## TASK PROMPT
Restating the records exactly is the whole task.
==============================
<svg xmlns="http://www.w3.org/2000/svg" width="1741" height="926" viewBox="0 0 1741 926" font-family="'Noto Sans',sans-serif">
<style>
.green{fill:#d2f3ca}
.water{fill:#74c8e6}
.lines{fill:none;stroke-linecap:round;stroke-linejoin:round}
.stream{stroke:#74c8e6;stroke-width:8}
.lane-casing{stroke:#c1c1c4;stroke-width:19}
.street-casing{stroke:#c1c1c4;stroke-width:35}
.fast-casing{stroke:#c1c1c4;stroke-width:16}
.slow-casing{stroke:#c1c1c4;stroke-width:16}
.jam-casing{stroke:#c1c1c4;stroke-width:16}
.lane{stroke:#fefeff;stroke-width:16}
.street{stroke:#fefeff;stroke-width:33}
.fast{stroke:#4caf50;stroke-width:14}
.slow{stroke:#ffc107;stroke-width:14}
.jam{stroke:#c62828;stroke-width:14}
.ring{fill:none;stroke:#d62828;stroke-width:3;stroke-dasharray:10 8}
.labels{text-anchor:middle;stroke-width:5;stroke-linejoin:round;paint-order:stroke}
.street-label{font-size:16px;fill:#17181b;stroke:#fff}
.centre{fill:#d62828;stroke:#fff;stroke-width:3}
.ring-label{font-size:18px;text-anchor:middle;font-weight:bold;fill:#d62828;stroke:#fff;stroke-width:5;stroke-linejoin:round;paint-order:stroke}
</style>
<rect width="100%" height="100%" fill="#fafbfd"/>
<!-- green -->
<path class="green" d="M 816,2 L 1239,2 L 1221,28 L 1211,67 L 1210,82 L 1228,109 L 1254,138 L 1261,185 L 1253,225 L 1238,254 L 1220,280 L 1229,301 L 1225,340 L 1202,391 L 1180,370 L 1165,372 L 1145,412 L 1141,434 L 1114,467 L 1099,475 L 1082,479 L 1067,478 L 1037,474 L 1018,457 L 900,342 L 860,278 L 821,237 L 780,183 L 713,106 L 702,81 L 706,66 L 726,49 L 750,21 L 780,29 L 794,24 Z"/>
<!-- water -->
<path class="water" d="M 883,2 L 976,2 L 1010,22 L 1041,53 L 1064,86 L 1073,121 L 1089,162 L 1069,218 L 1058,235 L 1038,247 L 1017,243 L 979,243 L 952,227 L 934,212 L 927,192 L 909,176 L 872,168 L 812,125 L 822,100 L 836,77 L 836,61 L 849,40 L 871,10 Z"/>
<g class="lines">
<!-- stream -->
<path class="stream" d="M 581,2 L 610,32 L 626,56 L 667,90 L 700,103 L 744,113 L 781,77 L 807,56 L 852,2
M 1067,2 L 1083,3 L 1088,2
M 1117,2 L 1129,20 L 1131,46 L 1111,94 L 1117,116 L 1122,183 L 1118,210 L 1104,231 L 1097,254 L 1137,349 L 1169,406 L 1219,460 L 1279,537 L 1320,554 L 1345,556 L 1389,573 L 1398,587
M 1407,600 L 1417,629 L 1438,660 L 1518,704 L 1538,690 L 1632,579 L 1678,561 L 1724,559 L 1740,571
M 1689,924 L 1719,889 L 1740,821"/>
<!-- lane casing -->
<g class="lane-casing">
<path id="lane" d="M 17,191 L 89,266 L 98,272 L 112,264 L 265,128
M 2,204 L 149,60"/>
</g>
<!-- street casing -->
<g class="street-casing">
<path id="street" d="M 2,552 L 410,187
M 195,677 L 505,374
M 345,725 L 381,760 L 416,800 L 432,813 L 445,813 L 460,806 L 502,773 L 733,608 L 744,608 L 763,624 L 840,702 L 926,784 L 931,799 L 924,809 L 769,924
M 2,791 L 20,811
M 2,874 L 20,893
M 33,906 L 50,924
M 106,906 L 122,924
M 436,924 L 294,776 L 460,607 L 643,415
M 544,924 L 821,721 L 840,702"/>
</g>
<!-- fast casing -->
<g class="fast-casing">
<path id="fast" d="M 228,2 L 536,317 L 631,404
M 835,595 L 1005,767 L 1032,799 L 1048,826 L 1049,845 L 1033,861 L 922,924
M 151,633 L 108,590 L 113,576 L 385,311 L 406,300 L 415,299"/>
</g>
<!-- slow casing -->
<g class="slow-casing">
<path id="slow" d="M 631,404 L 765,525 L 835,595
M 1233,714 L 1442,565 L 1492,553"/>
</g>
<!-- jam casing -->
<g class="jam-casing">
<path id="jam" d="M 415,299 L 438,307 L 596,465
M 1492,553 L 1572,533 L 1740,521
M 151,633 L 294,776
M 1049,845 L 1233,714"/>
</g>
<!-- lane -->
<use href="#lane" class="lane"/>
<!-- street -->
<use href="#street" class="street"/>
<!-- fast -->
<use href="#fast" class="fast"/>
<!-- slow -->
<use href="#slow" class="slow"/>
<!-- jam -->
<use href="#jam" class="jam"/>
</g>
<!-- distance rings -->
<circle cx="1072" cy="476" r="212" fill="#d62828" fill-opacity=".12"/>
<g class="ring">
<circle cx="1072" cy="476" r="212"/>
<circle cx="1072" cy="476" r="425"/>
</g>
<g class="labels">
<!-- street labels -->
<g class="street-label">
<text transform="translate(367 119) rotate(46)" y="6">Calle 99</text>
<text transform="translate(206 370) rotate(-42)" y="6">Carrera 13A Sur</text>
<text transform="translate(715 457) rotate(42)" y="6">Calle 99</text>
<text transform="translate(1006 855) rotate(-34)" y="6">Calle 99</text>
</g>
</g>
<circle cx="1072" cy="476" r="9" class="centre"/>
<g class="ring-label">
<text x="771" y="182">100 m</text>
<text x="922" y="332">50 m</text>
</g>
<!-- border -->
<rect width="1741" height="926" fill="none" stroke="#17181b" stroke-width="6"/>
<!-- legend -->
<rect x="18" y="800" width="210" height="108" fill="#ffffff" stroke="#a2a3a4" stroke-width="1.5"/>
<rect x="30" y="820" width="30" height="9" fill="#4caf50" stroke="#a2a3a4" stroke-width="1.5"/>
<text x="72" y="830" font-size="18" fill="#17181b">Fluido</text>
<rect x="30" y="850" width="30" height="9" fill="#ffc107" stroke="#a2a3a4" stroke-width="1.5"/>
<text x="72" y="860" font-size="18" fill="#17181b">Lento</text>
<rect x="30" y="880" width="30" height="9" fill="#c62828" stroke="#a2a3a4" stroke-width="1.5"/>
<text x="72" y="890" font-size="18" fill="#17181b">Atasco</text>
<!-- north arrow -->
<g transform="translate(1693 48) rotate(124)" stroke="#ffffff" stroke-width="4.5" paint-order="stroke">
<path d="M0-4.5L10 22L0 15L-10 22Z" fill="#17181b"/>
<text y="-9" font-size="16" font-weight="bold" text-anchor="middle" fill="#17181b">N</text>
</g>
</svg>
==============================
## OUTPUT OF THE TASK
<svg xmlns="http://www.w3.org/2000/svg" width="1741" height="926" viewBox="0 0 1741 926" font-family="'Noto Sans',sans-serif">
<style>
.green{fill:#d2f3ca}
.water{fill:#74c8e6}
.lines{fill:none;stroke-linecap:round;stroke-linejoin:round}
.stream{stroke:#74c8e6;stroke-width:8}
.lane-casing{stroke:#c1c1c4;stroke-width:19}
.street-casing{stroke:#c1c1c4;stroke-width:35}
.fast-casing{stroke:#c1c1c4;stroke-width:16}
.slow-casing{stroke:#c1c1c4;stroke-width:16}
.jam-casing{stroke:#c1c1c4;stroke-width:16}
.lane{stroke:#fefeff;stroke-width:16}
.street{stroke:#fefeff;stroke-width:33}
.fast{stroke:#4caf50;stroke-width:14}
.slow{stroke:#ffc107;stroke-width:14}
.jam{stroke:#c62828;stroke-width:14}
.ring{fill:none;stroke:#d62828;stroke-width:3;stroke-dasharray:10 8}
.labels{text-anchor:middle;stroke-width:5;stroke-linejoin:round;paint-order:stroke}
.street-label{font-size:16px;fill:#17181b;stroke:#fff}
.centre{fill:#d62828;stroke:#fff;stroke-width:3}
.ring-label{font-size:18px;text-anchor:middle;font-weight:bold;fill:#d62828;stroke:#fff;stroke-width:5;stroke-linejoin:round;paint-order:stroke}
</style>
<rect width="100%" height="100%" fill="#fafbfd"/>
<!-- green -->
<path class="green" d="M 816,2 L 1239,2 L 1221,28 L 1211,67 L 1210,82 L 1228,109 L 1254,138 L 1261,185 L 1253,225 L 1238,254 L 1220,280 L 1229,301 L 1225,340 L 1202,391 L 1180,370 L 1165,372 L 1145,412 L 1141,434 L 1114,467 L 1099,475 L 1082,479 L 1067,478 L 1037,474 L 1018,457 L 900,342 L 860,278 L 821,237 L 780,183 L 713,106 L 702,81 L 706,66 L 726,49 L 750,21 L 780,29 L 794,24 Z"/>
<!-- water -->
<path class="water" d="M 883,2 L 976,2 L 1010,22 L 1041,53 L 1064,86 L 1073,121 L 1089,162 L 1069,218 L 1058,235 L 1038,247 L 1017,243 L 979,243 L 952,227 L 934,212 L 927,192 L 909,176 L 872,168 L 812,125 L 822,100 L 836,77 L 836,61 L 849,40 L 871,10 Z"/>
<g class="lines">
<!-- stream -->
<path class="stream" d="M 581,2 L 610,32 L 626,56 L 667,90 L 700,103 L 744,113 L 781,77 L 807,56 L 852,2
M 1067,2 L 1083,3 L 1088,2
M 1117,2 L 1129,20 L 1131,46 L 1111,94 L 1117,116 L 1122,183 L 1118,210 L 1104,231 L 1097,254 L 1137,349 L 1169,406 L 1219,460 L 1279,537 L 1320,554 L 1345,556 L 1389,573 L 1398,587
M 1407,600 L 1417,629 L 1438,660 L 1518,704 L 1538,690 L 1632,579 L 1678,561 L 1724,559 L 1740,571
M 1689,924 L 1719,889 L 1740,821"/>
<!-- lane casing -->
<g class="lane-casing">
<path id="lane" d="M 17,191 L 89,266 L 98,272 L 112,264 L 265,128
M 2,204 L 149,60"/>
</g>
<!-- street casing -->
<g class="street-casing">
<path id="street" d="M 2,552 L 410,187
M 195,677 L 505,374
M 345,725 L 381,760 L 416,800 L 432,813 L 445,813 L 460,806 L 502,773 L 733,608 L 744,608 L 763,624 L 840,702 L 926,784 L 931,799 L 924,809 L 769,924
M 2,791 L 20,811
M 2,874 L 20,893
M 33,906 L 50,924
M 106,906 L 122,924
M 436,924 L 294,776 L 460,607 L 643,415
M 544,924 L 821,721 L 840,702"/>
</g>
<!-- fast casing -->
<g class="fast-casing">
<path id="fast" d="M 228,2 L 536,317 L 631,404
M 835,595 L 1005,767 L 1032,799 L 1048,826 L 1049,845 L 1033,861 L 922,924
M 151,633 L 108,590 L 113,576 L 385,311 L 406,300 L 415,299"/>
</g>
<!-- slow casing -->
<g class="slow-casing">
<path id="slow" d="M 631,404 L 765,525 L 835,595
M 1233,714 L 1442,565 L 1492,553"/>
</g>
<!-- jam casing -->
<g class="jam-casing">
<path id="jam" d="M 415,299 L 438,307 L 596,465
M 1492,553 L 1572,533 L 1740,521
M 151,633 L 294,776
M 1049,845 L 1233,714"/>
</g>
<!-- lane -->
<use href="#lane" class="lane"/>
<!-- street -->
<use href="#street" class="street"/>
<!-- fast -->
<use href="#fast" class="fast"/>
<!-- slow -->
<use href="#slow" class="slow"/>
<!-- jam -->
<use href="#jam" class="jam"/>
</g>
<!-- distance rings -->
<circle cx="1072" cy="476" r="212" fill="#d62828" fill-opacity=".12"/>
<g class="ring">
<circle cx="1072" cy="476" r="212"/>
<circle cx="1072" cy="476" r="425"/>
</g>
<g class="labels">
<!-- street labels -->
<g class="street-label">
<text transform="translate(367 119) rotate(46)" y="6">Calle 99</text>
<text transform="translate(206 370) rotate(-42)" y="6">Carrera 13A Sur</text>
<text transform="translate(715 457) rotate(42)" y="6">Calle 99</text>
<text transform="translate(1006 855) rotate(-34)" y="6">Calle 99</text>
</g>
</g>
<circle cx="1072" cy="476" r="9" class="centre"/>
<g class="ring-label">
<text x="771" y="182">100 m</text>
<text x="922" y="332">50 m</text>
</g>
<!-- border -->
<rect width="1741" height="926" fill="none" stroke="#17181b" stroke-width="6"/>
<!-- legend -->
<rect x="18" y="800" width="210" height="108" fill="#ffffff" stroke="#a2a3a4" stroke-width="1.5"/>
<rect x="30" y="820" width="30" height="9" fill="#4caf50" stroke="#a2a3a4" stroke-width="1.5"/>
<text x="72" y="830" font-size="18" fill="#17181b">Fluido</text>
<rect x="30" y="850" width="30" height="9" fill="#ffc107" stroke="#a2a3a4" stroke-width="1.5"/>
<text x="72" y="860" font-size="18" fill="#17181b">Lento</text>
<rect x="30" y="880" width="30" height="9" fill="#c62828" stroke="#a2a3a4" stroke-width="1.5"/>
<text x="72" y="890" font-size="18" fill="#17181b">Atasco</text>
<!-- north arrow -->
<g transform="translate(1693 48) rotate(124)" stroke="#ffffff" stroke-width="4.5" paint-order="stroke">
<path d="M0-4.5L10 22L0 15L-10 22Z" fill="#17181b"/>
<text y="-9" font-size="16" font-weight="bold" text-anchor="middle" fill="#17181b">N</text>
</g>
</svg>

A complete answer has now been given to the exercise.